Prokurator Wojciech Piktel powiedział, że przyczyną szarpaniny, w trakcie której zamordowano 21-latka, było zabranie przez ofiarę dwóch butelek napoju, za które nie zapłacił. Według śledczych, miało to doprowadzić do interwencji cudzoziemców pracujących w barze. Zakończyła się ona przepychankami oraz użyciem noża. Według informacji przekazanych przez prokuraturę zamordowany, 21-latek był wcześniej dwukrotnie karany za groźby oraz za dwa rozboje.

Po zabójstwie, w noworoczne popołudnie w centrum miasta zebrał się tłum mieszkańców, który manifestowali swoje oburzenie.
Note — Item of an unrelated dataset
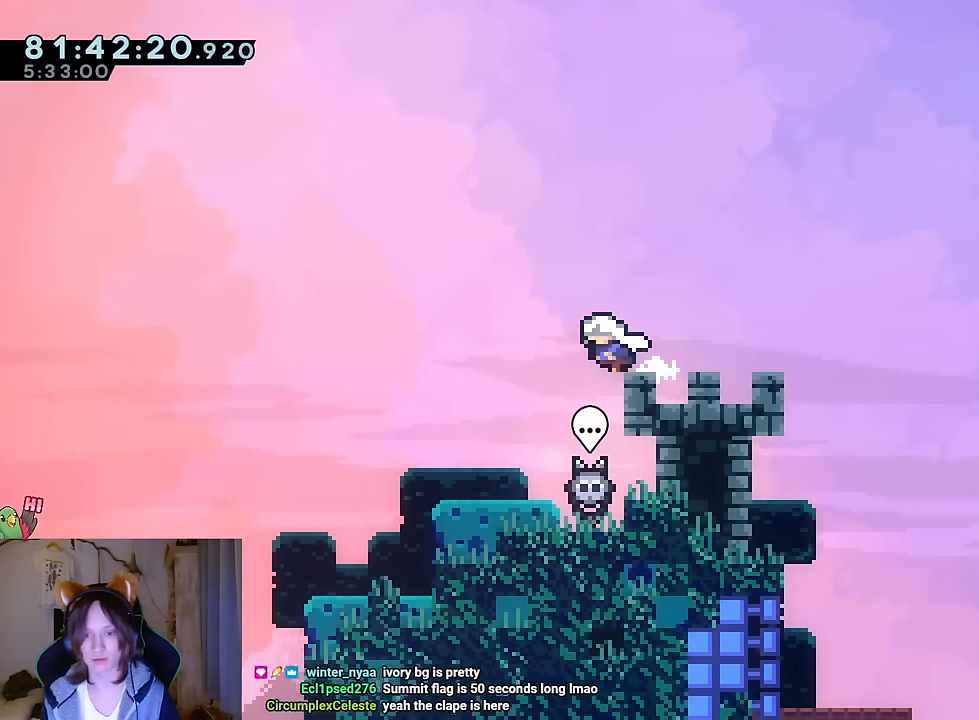
{"buttons": [], "left_stick": "center", "right_stick": "center", "events": [[151, "left_stick", "down-right"], [217, "left_stick", "center"], [367, "A", "down"], [501, "A", "up"]]}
Doszło do zamieszek. Powybijano witryny i zniszczono mienie lokalu. Były też starcia z policją.

Szef resortu spraw wewnętrznych, Mariusz Błaszczak, który był gościem radiowej Jedynki, poinformował że po rozruchach zatrzymano łącznie 28 osób. Jest wśród nich 4 pracowników lokalu i 24 osoby, które brały udział w ulicznych burdach.

Oprócz zamieszek przed lokalem, w którym zamordowano mężczyznę, nieznani sprawcy zniszczyli także mieszkanie obcokrajowców zamieszanych w jego zabójstwo. Na miejscu zdarzenia policja przeprowadziła oględziny i zabezpieczyła ślady - poinformowała rzecznik ełckiej policji, sierżant Agata Kuligowska de Nałęcz.

W intencji zamordowanego odprawiono mszę w katedrze pod wezwaniem świętego Wojciecha w Ełku. W jej trakcie biskup Jerzy Mazur zaapelował, by zachowano spokój i wystrzegano się przemocy. Również rodzina 21-latka zwróciła się do mieszkańców z prośbą o unikanie agresji.